Tijdens een les seksuele voorlichting van Guusje en Anouk blijken de grote jongens heel wat beter op de hoogte van geslachtsziekten dan ze gedacht hadden. Eindelijk belt Mark. Ze spreken af in een café en Guusje merkt dat ze samen weinig gespreksstof hebben. Na intiem dansen neemt hij haar mee naar een hotelletje en huurt een kamer voor een uurtje.
Met tegenzin doet hij een condoom om. Het wordt een vluggertje omdat hij naar huis moet, naar z'n vrouw! Woedend gaat Guusje met de taxi naar huis.Jonathan kondigt aan dat hij in Tanzania blijft en met Tito een bedrijfje zal beginnen dat kunst van straatkinderen gaat verkopen, 'empowerment art' (p. 229), een gat in de markt. Guusje verwijst hem naar Suzan: die zou hem goed kunnen helpen. Als ze haar samen willen opzoeken, horen ze dat Suzan vanwege eenzaamheid en heimwee terug naar Nederland is.Guusje is weer toe aan flink wat alcohol en gaat met Jonathan mee naar de Garden Bar, een trefpunt van expats en vrijwilligers. Ze spreekt er onder anderen een Nederlander die een weeshuis runt, die op cynische maar realistische wijze haar naïeve vrijwilligersdroom ontmaskert. Ze drinkt maar door en realiseert zich dat ze nu ze bijna weggaat eigenlijk niets zinnigs heeft gedaan.Ze besluit de malariapillen terug te brengen. Ze gooit ze over het hek van het weeshuis met een briefje erbij: 'I BROKE IN, STOLE THE PILLS BUT NOW I'M SORRY. IT WAS NOT THE MAID, PLEASE HIRE HER BACK' (p. 156).

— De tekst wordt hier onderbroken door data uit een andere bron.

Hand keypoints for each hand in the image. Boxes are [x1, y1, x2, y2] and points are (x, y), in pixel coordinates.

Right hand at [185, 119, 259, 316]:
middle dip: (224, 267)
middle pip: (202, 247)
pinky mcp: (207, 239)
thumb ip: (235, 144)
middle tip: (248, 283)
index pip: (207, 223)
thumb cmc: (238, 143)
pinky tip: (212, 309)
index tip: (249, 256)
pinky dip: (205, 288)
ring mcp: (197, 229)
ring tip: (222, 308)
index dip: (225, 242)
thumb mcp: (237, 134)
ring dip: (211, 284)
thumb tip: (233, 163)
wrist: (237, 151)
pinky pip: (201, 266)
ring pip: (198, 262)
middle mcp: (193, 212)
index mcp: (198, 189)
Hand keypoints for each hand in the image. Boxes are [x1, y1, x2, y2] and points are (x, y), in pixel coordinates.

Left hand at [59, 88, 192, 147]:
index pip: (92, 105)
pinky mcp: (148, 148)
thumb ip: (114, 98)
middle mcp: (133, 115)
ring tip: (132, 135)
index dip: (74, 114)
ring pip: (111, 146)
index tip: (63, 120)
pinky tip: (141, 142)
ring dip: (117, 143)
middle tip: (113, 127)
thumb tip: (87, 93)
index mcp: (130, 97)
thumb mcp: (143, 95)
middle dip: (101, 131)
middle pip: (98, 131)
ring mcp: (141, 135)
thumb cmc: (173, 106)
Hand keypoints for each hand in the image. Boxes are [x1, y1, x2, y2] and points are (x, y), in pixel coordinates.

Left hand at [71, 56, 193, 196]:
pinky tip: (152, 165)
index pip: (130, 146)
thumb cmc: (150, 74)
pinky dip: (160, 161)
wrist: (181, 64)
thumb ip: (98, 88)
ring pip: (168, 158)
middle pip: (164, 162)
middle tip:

Ze neemt de uitnodiging van Baraka aan om mee te gaan naar een oud-en-nieuwfeestje. Amanda gaat niet mee (die heeft inmiddels een relatie met Lengai!), Anouk en Tito wel. Tot Guusjes verwondering ziet ze de verdwenen manager Deus. Ze spreekt hem aan over het geld dat hij gestolen heeft, wat hij goedpraat door te verwijzen naar zijn arme en zieke familie.

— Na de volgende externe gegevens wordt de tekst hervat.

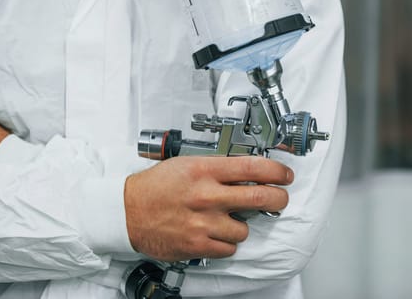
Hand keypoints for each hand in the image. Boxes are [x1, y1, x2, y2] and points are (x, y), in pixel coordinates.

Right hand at [124, 156, 292, 261]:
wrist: (127, 212)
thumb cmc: (156, 187)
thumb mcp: (187, 164)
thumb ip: (218, 167)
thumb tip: (249, 171)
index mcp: (204, 170)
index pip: (253, 167)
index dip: (277, 171)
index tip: (285, 175)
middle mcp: (206, 196)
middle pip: (261, 198)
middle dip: (279, 198)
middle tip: (280, 197)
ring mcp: (203, 222)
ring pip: (245, 228)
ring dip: (241, 224)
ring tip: (226, 219)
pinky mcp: (198, 245)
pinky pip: (230, 247)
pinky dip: (226, 242)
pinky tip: (215, 232)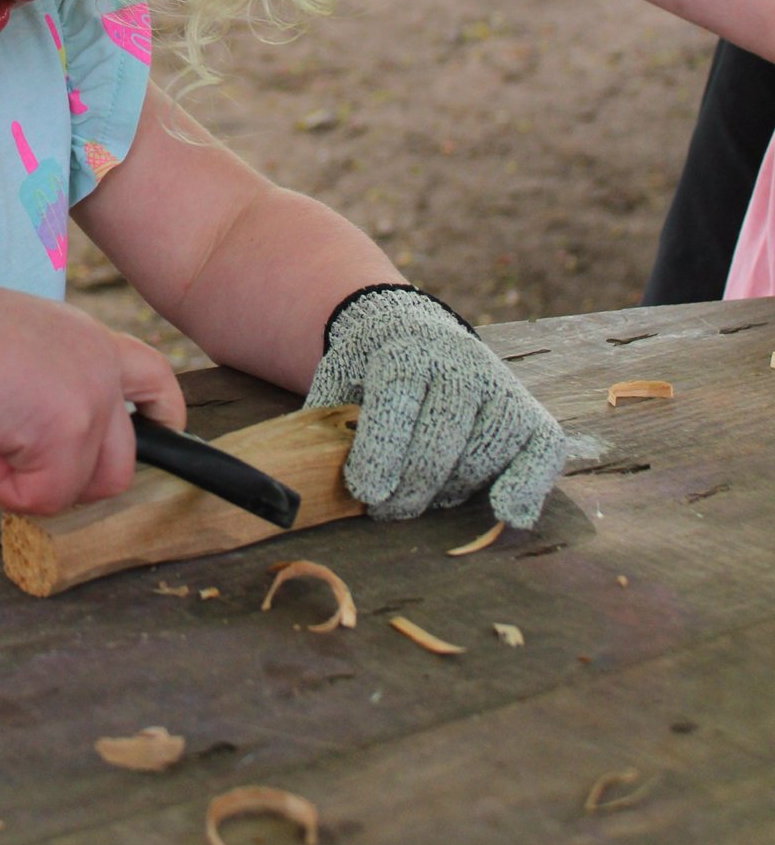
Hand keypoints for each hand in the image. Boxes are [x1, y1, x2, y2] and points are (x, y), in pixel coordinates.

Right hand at [0, 279, 184, 517]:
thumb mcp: (20, 354)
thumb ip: (52, 388)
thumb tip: (49, 450)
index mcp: (91, 341)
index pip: (155, 380)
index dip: (161, 419)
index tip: (155, 438)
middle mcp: (102, 366)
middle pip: (119, 467)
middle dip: (66, 483)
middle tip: (13, 463)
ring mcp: (91, 398)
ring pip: (81, 490)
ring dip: (28, 486)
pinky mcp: (67, 430)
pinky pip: (41, 499)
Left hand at [305, 285, 565, 527]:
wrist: (414, 331)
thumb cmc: (369, 369)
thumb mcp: (336, 378)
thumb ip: (324, 421)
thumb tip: (301, 479)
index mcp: (403, 351)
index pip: (398, 401)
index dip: (382, 452)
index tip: (365, 492)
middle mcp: (459, 363)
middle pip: (441, 438)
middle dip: (410, 487)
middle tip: (384, 511)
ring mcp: (499, 386)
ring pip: (484, 453)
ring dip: (451, 491)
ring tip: (421, 495)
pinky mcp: (530, 411)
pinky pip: (543, 450)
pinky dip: (528, 484)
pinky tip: (505, 513)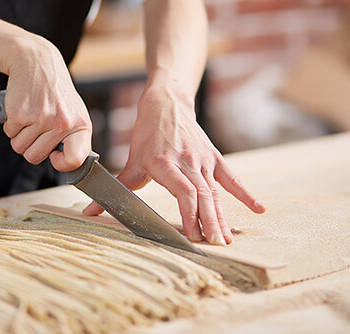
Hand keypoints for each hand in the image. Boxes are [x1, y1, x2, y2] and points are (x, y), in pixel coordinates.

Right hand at [2, 34, 91, 171]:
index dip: (62, 164)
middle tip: (37, 127)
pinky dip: (11, 125)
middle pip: (35, 158)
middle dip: (31, 146)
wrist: (37, 63)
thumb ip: (74, 138)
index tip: (55, 156)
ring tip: (30, 117)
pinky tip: (22, 110)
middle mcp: (62, 123)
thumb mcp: (74, 112)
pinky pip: (9, 134)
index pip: (75, 160)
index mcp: (80, 125)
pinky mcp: (20, 114)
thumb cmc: (56, 93)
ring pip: (20, 148)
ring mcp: (41, 119)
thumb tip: (70, 164)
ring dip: (20, 136)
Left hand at [83, 86, 264, 244]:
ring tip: (227, 239)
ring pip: (215, 191)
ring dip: (223, 216)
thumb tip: (90, 212)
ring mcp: (202, 160)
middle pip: (202, 195)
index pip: (183, 191)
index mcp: (165, 163)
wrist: (167, 104)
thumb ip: (117, 188)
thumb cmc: (147, 135)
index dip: (190, 213)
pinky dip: (246, 193)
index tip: (193, 234)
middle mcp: (186, 162)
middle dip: (209, 222)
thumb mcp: (132, 161)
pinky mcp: (214, 157)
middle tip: (215, 245)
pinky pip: (232, 178)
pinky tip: (259, 209)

Op aanraden van Baraka besluit ze er verder geen werk van te maken.
Guusje en Anouk pakken hun koffers. Anouk heeft een lange afscheidsbrief voor Tito geschreven. Ze is niet kwaad dat hij die nacht haar mobieltje heeft gestolen.
Het afscheid met Mama Angelina is koel. Guusje zwaait naar de kinderen, die braaf terugzwaaien.
Personages
Guusje (Furaha): De negentienjarige Guusje woont nog thuis, net als haar oudere zus Marte, met wie ze niet zo goed overweg kan. Ze is onbevangen en spiritueel, niet bepaald preuts, naïef maar ook nuchter, heeft zelfinzicht en gebruikt graag (zelf)spot. Ze verliest zich niet, zoals Anouk, in bespiegelingen over die vreselijke armoede en wat je eraan moet doen. Ze kan totaal niet opschieten met de kinderen in de klas (“Kinderen haten mij”, p. 201). Ook heeft ze niet veel geduld, en inlevingsvermogen. Als blanke vrouw krijgt ze veel aandacht van de Afrikaanse mannen die voor hun status graag een blanke vrouw willen.
Anouk: Anouk is al zeven jaar Guusjes hartsvriendin. Ze gaat al anderhalf jaar met Rob, een goeiige jongen, die het vreselijk vindt dat ze naar Afrika gaat. Ze is naïef en gevoelig, wil aanpakken en is opofferingsgezind. Anouk wordt in Afrika verliefd op Tito, een straatjongen. Anouk is erg medelevend en ziet nergens de gevaren van in. Dat blijkt bijvoorbeeld wanneer ze rijst gaat uitdelen op straat.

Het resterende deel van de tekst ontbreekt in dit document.